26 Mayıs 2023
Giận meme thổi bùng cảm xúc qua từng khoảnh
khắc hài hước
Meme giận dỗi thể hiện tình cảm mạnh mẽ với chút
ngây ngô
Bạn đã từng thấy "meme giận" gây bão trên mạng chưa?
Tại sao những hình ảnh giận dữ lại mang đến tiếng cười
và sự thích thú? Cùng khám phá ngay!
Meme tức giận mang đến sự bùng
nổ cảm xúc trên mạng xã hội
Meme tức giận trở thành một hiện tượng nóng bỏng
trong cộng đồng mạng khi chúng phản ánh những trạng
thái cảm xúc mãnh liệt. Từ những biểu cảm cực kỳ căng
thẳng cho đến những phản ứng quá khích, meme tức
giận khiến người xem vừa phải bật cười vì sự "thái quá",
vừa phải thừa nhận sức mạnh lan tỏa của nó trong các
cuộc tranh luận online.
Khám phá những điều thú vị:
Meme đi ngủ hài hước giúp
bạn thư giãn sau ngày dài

### Problem details
Can you reproduce the text of the records with "cộng đồng mạng" swapped for "giới trẻ" and nothing else changed?

### Reply
26 Mayıs 2023
Giận meme thổi bùng cảm xúc qua từng khoảnh
khắc hài hước
Meme giận dỗi thể hiện tình cảm mạnh mẽ với chút
ngây ngô
Bạn đã từng thấy "meme giận" gây bão trên mạng chưa?
Tại sao những hình ảnh giận dữ lại mang đến tiếng cười
và sự thích thú? Cùng khám phá ngay!
Meme tức giận mang đến sự bùng
nổ cảm xúc trên mạng xã hội
Meme tức giận trở thành một hiện tượng nóng bỏng
trong giới trẻ khi chúng phản ánh những trạng
thái cảm xúc mãnh liệt. Từ những biểu cảm cực kỳ căng
thẳng cho đến những phản ứng quá khích, meme tức
giận khiến người xem vừa phải bật cười vì sự "thái quá",
vừa phải thừa nhận sức mạnh lan tỏa của nó trong các
cuộc tranh luận online.
Khám phá những điều thú vị:
Meme đi ngủ hài hước giúp
bạn thư giãn sau ngày dài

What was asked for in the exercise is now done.